# First commissioned work, need help on pricing!



## RainyDay (Mar 6, 2012)

Hi all!

I have just been to a concert (a fairly low-key event at a university with around 200-300 people going), and I took a fair few photos of the band there.

I upload them to FB, and lo and behold, the band contacts me saying they would like to buy copies of my photos!


I am somewhat flattered, but not really sure how much to charge. There is an assortment (out of the 500) of 70 photos, of band and crowd photos. 

So my question is: *What is a good starting point for charging for my photos?* I'm by no means an ameteur, but at the same time the photos themselves are not pro quality.

Here's a link to the photos on Facebook so you can assess for yourselves...

https://www.facebook.com/media/set/?set=a.10150575085417666.372948.735887665&type=1


----------



## KmH (Mar 6, 2012)

How does the band plan on using your photos?

The typical way to charge an entity that will likely be using your photos to promote and advertise themselves is by licensing the usage.

Today there are a lot more media types than there were just 5 years ago.

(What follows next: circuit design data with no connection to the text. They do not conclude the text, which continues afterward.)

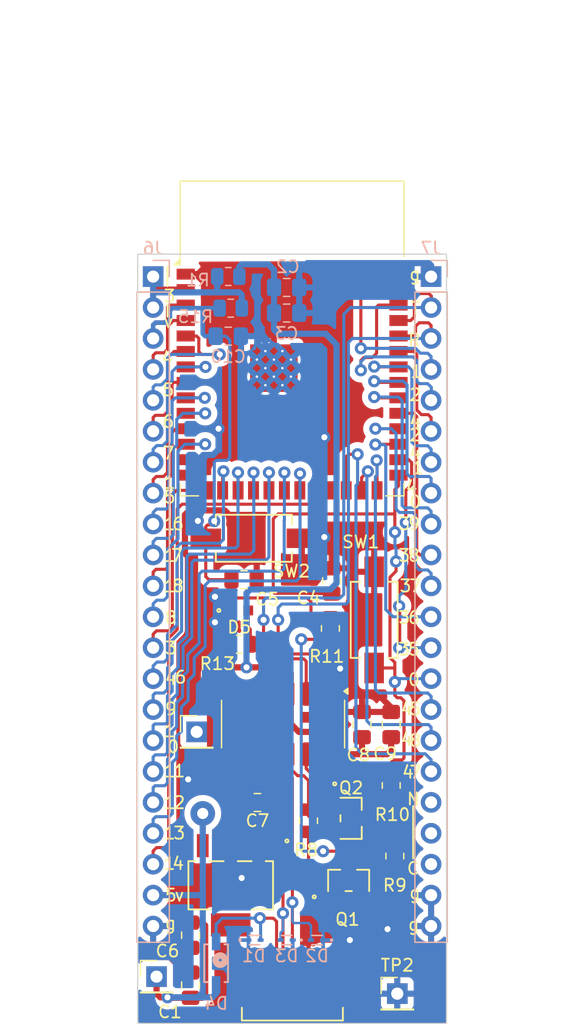
<source format=kicad_pcb>
(kicad_pcb
	(version 20240108)
	(generator "pcbnew")
	(generator_version "8.0")
	(general
		(thickness 1.6)
		(legacy_teardrops no)
	)
	(paper "A4")
	(layers
		(0 "F.Cu" signal)
		(31 "B.Cu" signal)
		(32 "B.Adhes" user "B.Adhesive")
		(33 "F.Adhes" user "F.Adhesive")
		(34 "B.Paste" user)
		(35 "F.Paste" user)
		(36 "B.SilkS" user "B.Silkscreen")
		(37 "F.SilkS" user "F.Silkscreen")
		(38 "B.Mask" user)
		(39 "F.Mask" user)
		(40 "Dwgs.User" user "User.Drawings")
		(41 "Cmts.User" user "User.Comments")
		(42 "Eco1.User" user "User.Eco1")
		(43 "Eco2.User" user "User.Eco2")
		(44 "Edge.Cuts" user)
		(45 "Margin" user)
		(46 "B.CrtYd" user "B.Courtyard")
		(47 "F.CrtYd" user "F.Courtyard")
		(48 "B.Fab" user)
		(49 "F.Fab" user)
		(50 "User.1" user)
		(51 "User.2" user)
		(52 "User.3" user)
		(53 "User.4" user)
		(54 "User.5" user)
		(55 "User.6" user)
		(56 "User.7" user)
		(57 "User.8" user)
		(58 "User.9" user)
	)
	(setup
		(stackup
			(layer "F.SilkS"
				(type "Top Silk Screen")
			)
			(layer "F.Paste"
				(type "Top Solder Paste")
			)
			(layer "F.Mask"
				(type "Top Solder Mask")
				(thickness 0.01)
			)
			(layer "F.Cu"
				(type "copper")
				(thickness 0.035)
			)
			(layer "dielectric 1"
				(type "core")
				(thickness 1.51)
				(material "FR4")
				(epsilon_r 4.5)
				(loss_tangent 0.02)
			)
			(layer "B.Cu"
				(type "copper")
				(thickness 0.035)
			)
			(layer "B.Mask"
				(type "Bottom Solder Mask")
				(thickness 0.01)
			)
			(layer "B.Paste"
				(type "Bottom Solder Paste")
			)
			(layer "B.SilkS"
				(type "Bottom Silk Screen")
			)
			(copper_finish "None")
			(dielectric_constraints no)
		)
		(pad_to_mask_clearance 0)
		(allow_soldermask_bridges_in_footprints no)
		(pcbplotparams
			(layerselection 0x00010fc_ffffffff)
			(plot_on_all_layers_selection 0x0000000_00000000)
			(disableapertmacros no)
			(usegerberextensions yes)
			(usegerberattributes no)
			(usegerberadvancedattributes no)
			(creategerberjobfile no)
			(dashed_line_dash_ratio 12.000000)
			(dashed_line_gap_ratio 3.000000)
			(svgprecision 4)
			(plotframeref no)
			(viasonmask no)
			(mode 1)
			(useauxorigin no)
			(hpglpennumber 1)
			(hpglpenspeed 20)
			(hpglpendiameter 15.000000)
			(pdf_front_fp_property_popups yes)
			(pdf_back_fp_property_popups yes)
			(dxfpolygonmode yes)
			(dxfimperialunits yes)
			(dxfusepcbnewfont yes)
			(psnegative no)
			(psa4output no)
			(plotreference yes)
			(plotvalue no)
			(plotfptext yes)
			(plotinvisibletext no)
			(sketchpadsonfab no)
			(subtractmaskfromsilk yes)
			(outputformat 1)
			(mirror no)
			(drillshape 0)
			(scaleselection 1)
			(outputdirectory "../../ESP32GERBER/")
		)
	)
	(net 0 "")
	(net 1 "/VCC_5V")
	(net 2 "/GPIO0")
	(net 3 "/CHIP_PU")
	(net 4 "/Vbus")
	(net 5 "Net-(D5-A)")
	(net 6 "/DTR")
	(net 7 "unconnected-(J1-ID-Pad4)")
	(net 8 "/U0TXD")
	(net 9 "GND")
	(net 10 "/U0RXD")
	(net 11 "/GPIO11")
	(net 12 "/USB_DN")
	(net 13 "/GPIO15")
	(net 14 "/GPIO16")
	(net 15 "/GPIO9")
	(net 16 "/GPIO17")
	(net 17 "/GPIO8")
	(net 18 "/USB_DP")
	(net 19 "/VCC_3V3")
	(net 20 "/RTS")
	(net 21 "/GPIO5")
	(net 22 "/GPIO14")
	(net 23 "/GPIO10")
	(net 24 "/GPIO46")
	(net 25 "/ESP_3V3")
	(net 26 "/GPIO4")
	(net 27 "/GPIO7")
	(net 28 "/GPIO13")
	(net 29 "/GPIO6")
	(net 30 "/GPIO18")
	(net 31 "/GPIO3")
	(net 32 "/GPIO12")
	(net 33 "/GPIO38")
	(net 34 "/GPIO35")
	(net 35 "/GPIO45")
	(net 36 "/GPIO37")
	(net 37 "/GPIO40")
	(net 38 "/GPIO1")
	(net 39 "/GPIO21")
	(net 40 "/GPIO47")
	(net 41 "/GPIO39")
	(net 42 "/GPIO36")
	(net 43 "/GPIO2")
	(net 44 "/GPIO41")
	(net 45 "/GPIO48")
	(net 46 "/GPIO42")
	(net 47 "Net-(Q1-C)")
	(net 48 "Net-(Q1-B)")
	(net 49 "Net-(Q2-B)")
	(net 50 "Net-(Q2-C)")
	(net 51 "/GPIO19")
	(net 52 "/GPIO20")
	(net 53 "unconnected-(U2-~{CTS}-Pad9)")
	(net 54 "unconnected-(U2-~{RI}-Pad11)")
	(net 55 "unconnected-(U2-NC-Pad7)")
	(net 56 "unconnected-(U2-R232-Pad15)")
	(net 57 "unconnected-(U2-~{DCD}-Pad12)")
	(net 58 "unconnected-(U2-NC-Pad8)")
	(net 59 "unconnected-(U2-~{DSR}-Pad10)")
	(footprint "Resistor_SMD:R_0805_2012Metric" (layer "F.Cu") (at 66.2 125.3 -90))
	(footprint "Capacitor_SMD:C_0805_2012Metric_Pad1.18x1.45mm_HandSolder" (layer "F.Cu") (at 56.5 138.8 90))
	(footprint "Capacitor_SMD:C_0805_2012Metric_Pad1.18x1.45mm_HandSolder" (layer "F.Cu") (at 68.1 105.6 -90))
	(footprint "Resistor_SMD:R_0805_2012Metric" (layer "F.Cu") (at 68 109.5 90))
	(footprint "Capacitor_SMD:C_0805_2012Metric_Pad1.18x1.45mm_HandSolder" (layer "F.Cu") (at 73 117.4 90))
	(footprint "Resistor_SMD:R_0805_2012Metric" (layer "F.Cu") (at 60.5 110.8 180))
	(footprint "Connector_PinHeader_2.54mm:PinHeader_1x01_P2.54mm_Vertical" (layer "F.Cu") (at 53.7 138.1))
	(footprint "mesFootprint:careguleiciouuuuuuuuu" (layer "F.Cu") (at 59.8 130.6 180))
	(footprint "Capacitor_SMD:C_0805_2012Metric_Pad1.18x1.45mm_HandSolder" (layer "F.Cu") (at 56.5 134.7 -90))
	(footprint "Connector_PinHeader_2.54mm:PinHeader_1x01_P2.54mm_Vertical" (layer "F.Cu") (at 57 118))
	(footprint "Capacitor_SMD:C_0805_2012Metric_Pad1.18x1.45mm_HandSolder" (layer "F.Cu") (at 62 123.8))
	(footprint "mesFootprint:rien a signaler" (layer "F.Cu") (at 61.7 102.1 180))
	(footprint "RF_Module:ESP32-S3-WROOM-1" (layer "F.Cu") (at 64.85 85.665))
	(footprint "mesFootprint:transistor" (layer "F.Cu") (at 69.7 125.1 -90))
	(footprint "mesFootprint:LED_LTST-C_LTO" (layer "F.Cu") (at 60.4905 108.027))
	(footprint "mesFootprint:rien a signaler" (layer "F.Cu") (at 71.6 108.8 -90))
	(footprint "Resistor_SMD:R_0805_2012Metric" (layer "F.Cu") (at 73.3 128.2 90))
	(footprint "Capacitor_SMD:C_0805_2012Metric_Pad1.18x1.45mm_HandSolder" (layer "F.Cu") (at 70.6 117.4 90))
	(footprint "Package_SO:SOIC-16_3.9x9.9mm_P1.27mm" (layer "F.Cu") (at 64.105 117.36 -90))
	(footprint "Connector_PinHeader_2.54mm:PinHeader_1x01_P2.54mm_Vertical" (layer "F.Cu") (at 73.5 139.5))
	(footprint "mesFootprint:transistor" (layer "F.Cu") (at 69.5 130.2))
	(footprint "Capacitor_SMD:C_0805_2012Metric_Pad1.18x1.45mm_HandSolder" (layer "F.Cu") (at 60.9 105.5 180))
	(footprint "mesFootprint:CONN_10118192-0002LF_AMP" (layer "F.Cu") (at 64.8721 138.95))
	(footprint "Resistor_SMD:R_0805_2012Metric" (layer "F.Cu") (at 73 122.4 90))
	(footprint "Resistor_SMD:R_0805_2012Metric" (layer "B.Cu") (at 59.8 83.2 180))
	(footprint "mesFootprint:DODEBIZ" (layer "B.Cu") (at 66.9 135.1 180))
	(footprint "Connector_PinHeader_2.54mm:PinHeader_1x22_P2.54mm_Vertical" (layer "B.Cu") (at 53.42 80.608 180))
	(footprint "mesFootprint:DODEBIZ" (layer "B.Cu") (at 64.4 135.1 180))
	(footprint "mesFootprint:dode" (layer "B.Cu") (at 58.6 137 90))
	(footprint "Capacitor_SMD:C_0805_2012Metric_Pad1.18x1.45mm_HandSolder" (layer "B.Cu") (at 64.4 81.5))
	(footprint "Capacitor_SMD:C_0805_2012Metric_Pad1.18x1.45mm_HandSolder"
		(layer "B.Cu")
		(uuid "9075be66-0bff-4667-83ef-443acf2a3b63")
		(at 64.4 83.6)
		(descr "Capacitor SMD 0805 (2012 Metric), square (rectangular) end terminal, IPC_7351 nominal with elongated pad for handsoldering. (Body size source: IPC-SM-782 page 76, https://www.pcb-3d.com/wordpress/wp-content/uploads/ipc-sm-782a_amendment_1_and_2.pdf, https://docs.google.com/spreadsheets/d/1BsfQQcO9C6DZCsRaXUlFlo91Tg2WpOkGARC1WS5S8t0/edit?usp=sharing), generated with kicad-footprint-generator")
		(tags "capacitor handsolder")
		(property "Reference" "C3"
			(at 0 1.68 0)
			(layer "B.SilkS")
			(uuid "6d3e334a-f443-4d28-9eef-63bb52cd1b37")
			(effects
				(font
					(size 1 1)
					(thickness 0.15)
				)
				(justify mirror)
			)
		)
		(property "Value" "10uF"
			(at 0 -1.68 0)
			(layer "B.Fab")
			(hide yes)
			(uuid "81dbba58-a481-4d1e-94c8-b2d27ebc0207")
			(effects
				(font
					(size 1 1)
					(thickness 0.15)
				)
				(justify mirror)
			)
		)
		(property "Footprint" "Capacitor_SMD:C_0805_2012Metric_Pad1.18x1.45mm_HandSolder"
			(at 0 0 180)
			(unlocked yes)
			(layer "B.Fab")
			(hide yes)
			(uuid "18bdd595-838c-4eb1-887b-3812b250eb2b")
			(effects
				(font
					(size 1.27 1.27)
					(thickness 0.15)
				)
				(justify mirror)
			)
		)
		(property "Datasheet" ""
			(at 0 0 180)
			(unlocked yes)
			(layer "B.Fab")
			(hide yes)
			(uuid "462a98
... [309395 chars truncated]
</source>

I recommend you visit the web site of the American Society of Media Photographers at www.ASMP.org. On the left side of the page click on 'Business Resources' and look through their information there.


----------



## RainyDay (Mar 6, 2012)

Thanks mate,  yes, the band plans on using the photos to market themselves. That is all they have indicated as yet as to what they wish to use the photos for.


----------